しっかりとした足取りで歩く父

認知症でも失われないユーモア

事故前は、父は車でスーパーに行って、できあいの総菜や弁当を買うことで、食生活を自力で賄うことができていた。父の一人暮らしを支えるのは、一人娘である私の役目だと思い、洗濯や掃除は私が通いでしていた。

認知症になってからは、食事作りや通院、入浴の世話だけでなく、見守りと話し相手が私の重要な役割だ。時間的な負担が大きく、私の仕事に支障をきたすことも多くなってきた。ところが、ありがたいことに、切羽詰まった状態になる前に、私の亡くなった弟の妻である義妹が、手伝ってくれるようになった。

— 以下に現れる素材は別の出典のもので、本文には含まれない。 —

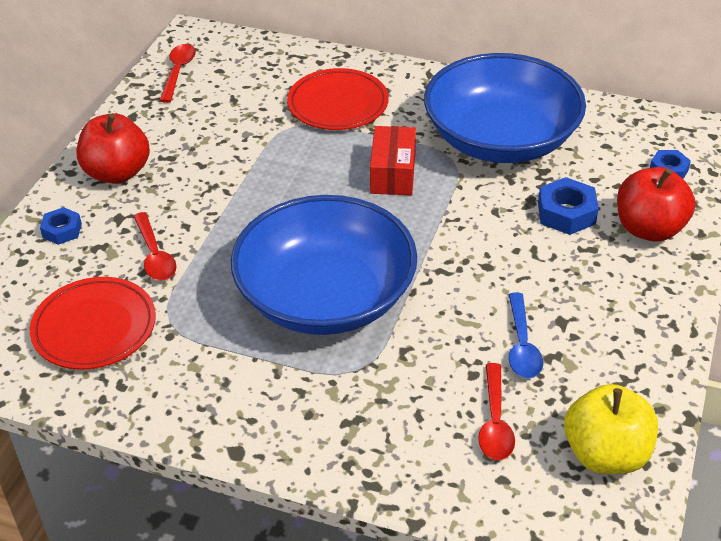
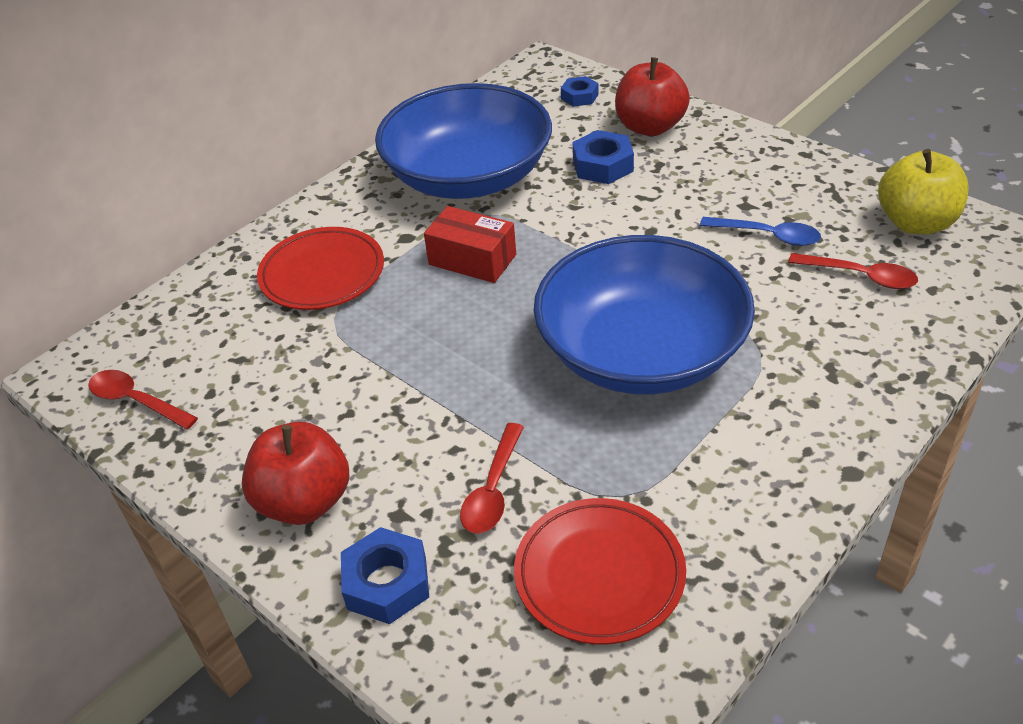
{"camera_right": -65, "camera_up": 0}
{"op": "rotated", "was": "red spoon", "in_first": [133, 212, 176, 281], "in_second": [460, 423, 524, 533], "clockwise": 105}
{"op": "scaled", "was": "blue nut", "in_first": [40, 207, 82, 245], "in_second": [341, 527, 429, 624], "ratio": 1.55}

義妹は近くにいるため、朝、父の安否確認をして、食卓テーブルに目玉焼きとサラダをセットしてから仕事に出かける。朝は義妹、夕方からは私が世話をするパターンが定着してきた。

父の状態は、要支援から要介護に進み、福祉の相談をする相手は、地域包括支援センターから在宅ケアセンターの介護支援専門員に変わった。介護支援のプロの提案で、父に合うデイケアサービスが見つかり、週に一度通うのが楽しみな様子だ。

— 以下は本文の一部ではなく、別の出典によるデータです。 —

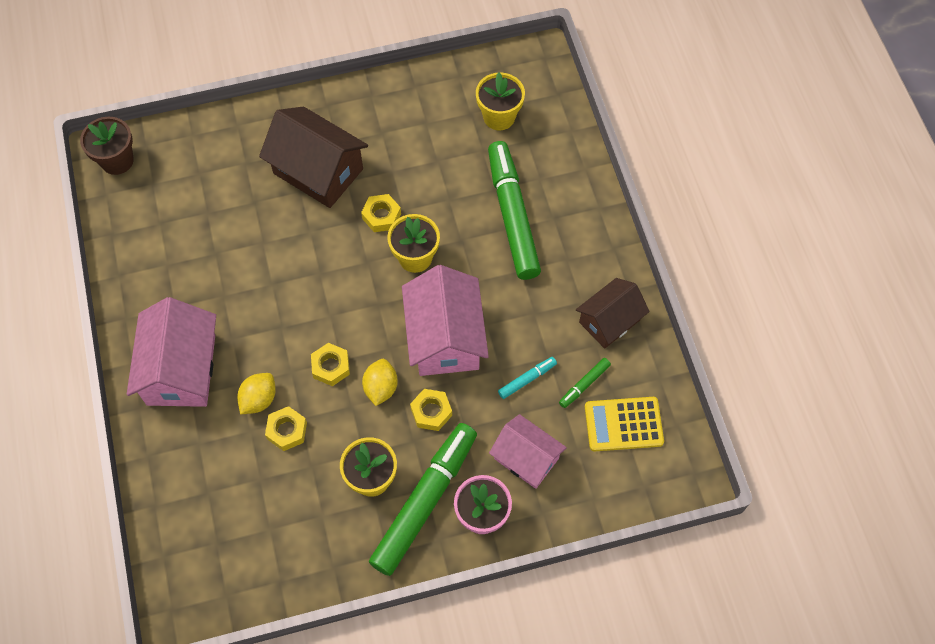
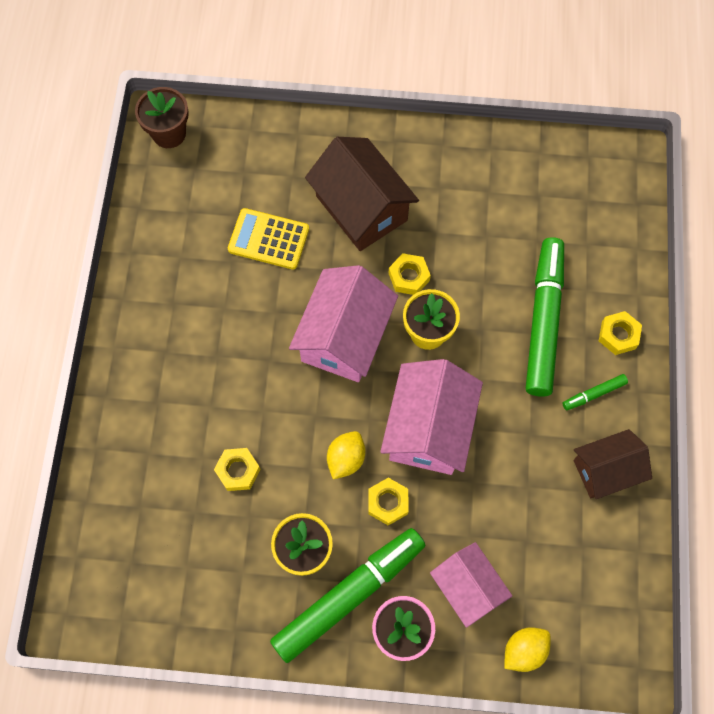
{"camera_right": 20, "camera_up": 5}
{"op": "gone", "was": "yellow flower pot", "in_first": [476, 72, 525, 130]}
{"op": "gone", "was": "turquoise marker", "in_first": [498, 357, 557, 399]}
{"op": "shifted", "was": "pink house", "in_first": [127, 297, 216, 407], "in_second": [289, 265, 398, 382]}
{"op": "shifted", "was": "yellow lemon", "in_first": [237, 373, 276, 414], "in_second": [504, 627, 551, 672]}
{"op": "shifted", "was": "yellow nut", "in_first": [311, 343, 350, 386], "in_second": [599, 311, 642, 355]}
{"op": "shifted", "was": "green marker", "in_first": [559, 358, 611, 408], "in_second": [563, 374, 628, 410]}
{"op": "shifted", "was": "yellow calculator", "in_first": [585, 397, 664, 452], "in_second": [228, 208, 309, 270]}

本当は、父が利用する前に施設見学に行きたかったのだが、コロナ禍では、利用者以外は立ち入れないことになっていた。父が帰宅したら、その日の様子を聞くのが、最近の私の楽しみだ。

「今日は何をしたの?」

ところが、父の返事は素っ気ない。

「何もしなかった」
 

「え? お風呂に入ったり、体操したりしたでしょ?」
「あぁ、そういえば、風呂には入った。体を洗ってくれるから、気持ち良かった。サービスいいよな」

施設で入浴支援を受けているとは捉えず、単に親切にされていると思っているらしい。